*Exercise prompt*: Go line by line through the records below. Copy whichever lines contain the string "PAPER".

=== Section Start ===

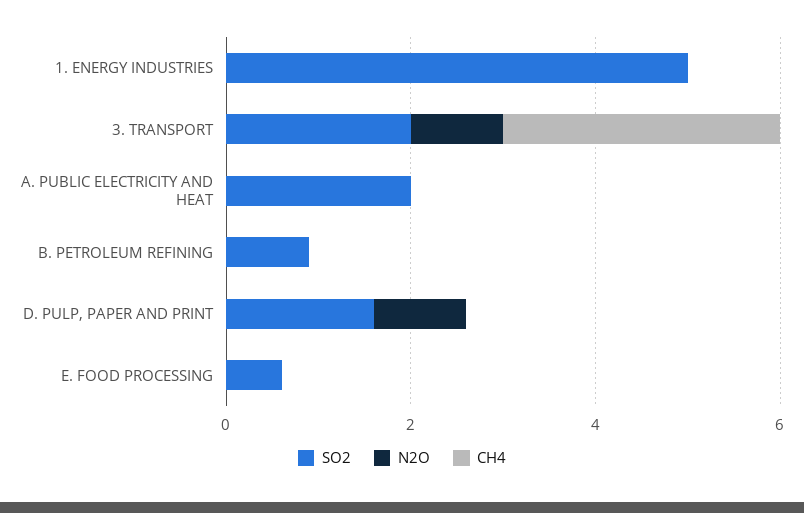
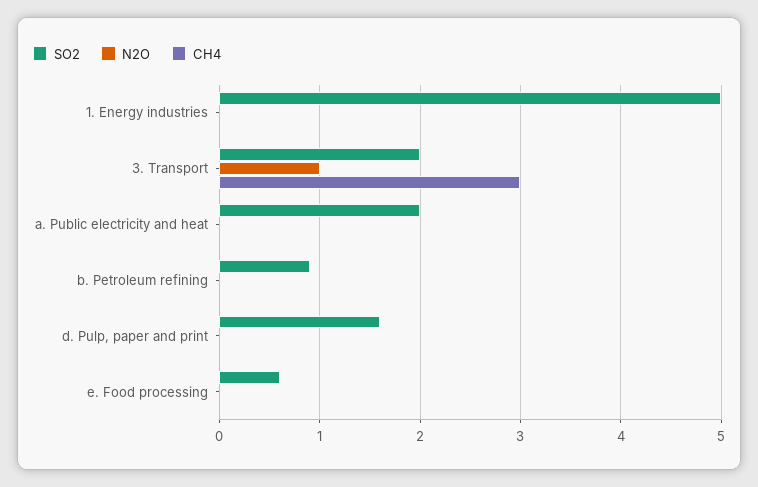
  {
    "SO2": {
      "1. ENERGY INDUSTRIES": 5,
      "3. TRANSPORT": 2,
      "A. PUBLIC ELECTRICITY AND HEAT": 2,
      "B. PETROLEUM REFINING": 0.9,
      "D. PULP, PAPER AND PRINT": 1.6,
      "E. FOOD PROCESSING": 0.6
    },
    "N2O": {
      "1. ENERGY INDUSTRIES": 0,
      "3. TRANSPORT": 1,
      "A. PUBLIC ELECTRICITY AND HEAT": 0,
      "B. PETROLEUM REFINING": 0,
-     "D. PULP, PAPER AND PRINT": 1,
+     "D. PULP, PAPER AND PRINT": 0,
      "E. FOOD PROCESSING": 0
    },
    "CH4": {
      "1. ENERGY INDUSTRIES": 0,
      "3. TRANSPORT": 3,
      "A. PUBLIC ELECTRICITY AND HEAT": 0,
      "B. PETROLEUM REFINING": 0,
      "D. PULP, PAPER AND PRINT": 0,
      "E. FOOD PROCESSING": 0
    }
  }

=== Section End ===

*Response*:
      "D. PULP, PAPER AND PRINT": 1.6,
-     "D. PULP, PAPER AND PRINT": 1,
+     "D. PULP, PAPER AND PRINT": 0,
      "D. PULP, PAPER AND PRINT": 0,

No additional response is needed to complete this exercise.